Reid instantly called her family back home and told them she wanted to go back home, and she couldn’t do it, it was too difficult.
She stayed and persevered. However, the first week in isolation was not easy.
“I was dealing with my mind battles…the only thing I could hear is a heater running in my room, I couldn’t hear anyone outside, I saw no one through my window,” Reid said.
For the 14 days, it was the constant loneliness and silence that proved most difficult.
“It got to the point where if I would look out my window and see someone walking their dog, I would stick to the window just to see them moving,” Reid said.
Packer said when people change their routines they can get a little more disorganized and feel uncertainty in their lives.
Keeping healthy routines around sleeping, eating, good hygiene and getting up and ready for school or work an hour in advance is normal, said Packer. But now “a lot of people are talking about rolling out of bed five or 10 minutes and I’m at school or work online. So, you can end up with the rest of your day feeling kind of sluggish.”
Reid needs to stay in a routine to be motivated to study.
“If I don’t do it, I find I am more inclined to stay in bed,” she said.
When Reid wakes up, she eats breakfast, takes a shower and opens up her window blinds. She then sits at her desk ready to tackle the day, either working on assignments or sitting in a virtual class.

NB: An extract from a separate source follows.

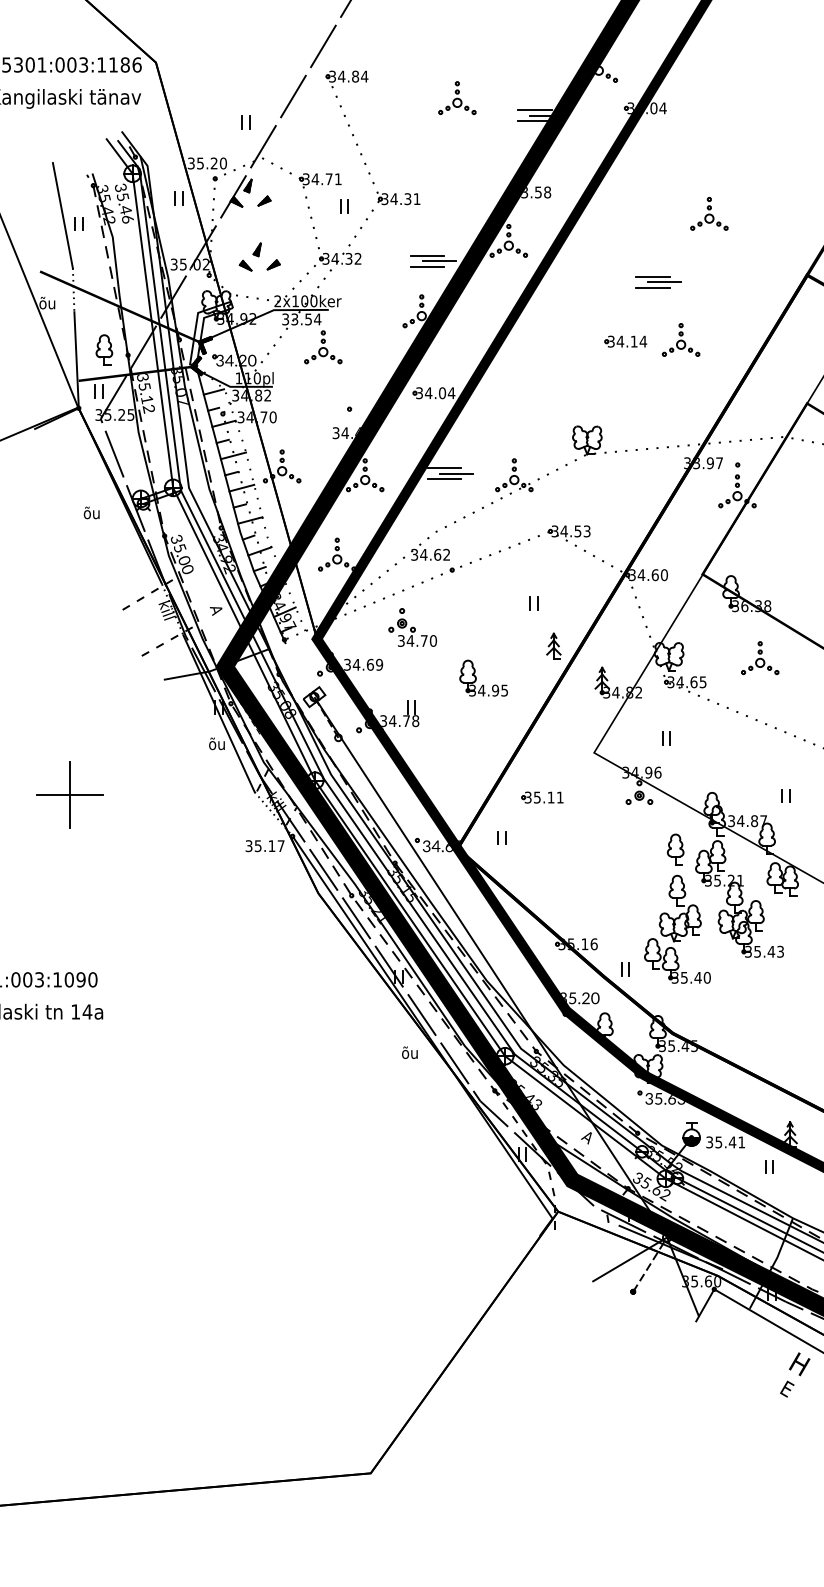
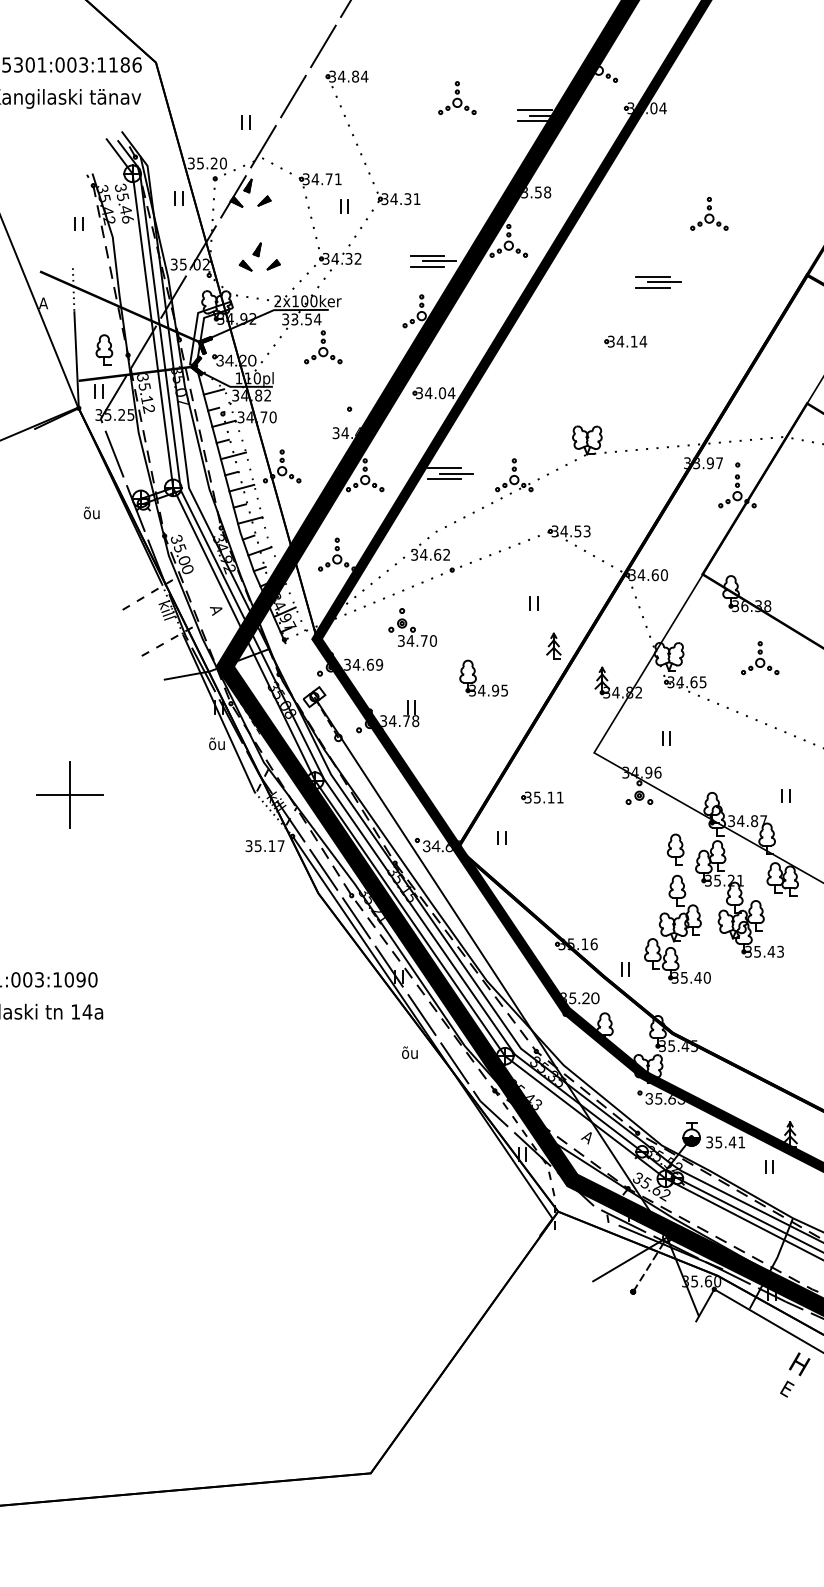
line at (62, 215): present -> none
text at (47, 302): õu -> A
part at (680, 339): present -> none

Reid said talking on the phone to her family, especially her mom everyday, has helped her the most.
Reid prefers the online educational environment over classes on campus.
“It takes away when a person comes into a room, what we’re looking at is how this person looks and how this person is doing. So virtually takes away that aspect of it.”
The virtual environment keeps everyone more anonymous and talking with other students virtually allows you to get to know them without judging them first, she said.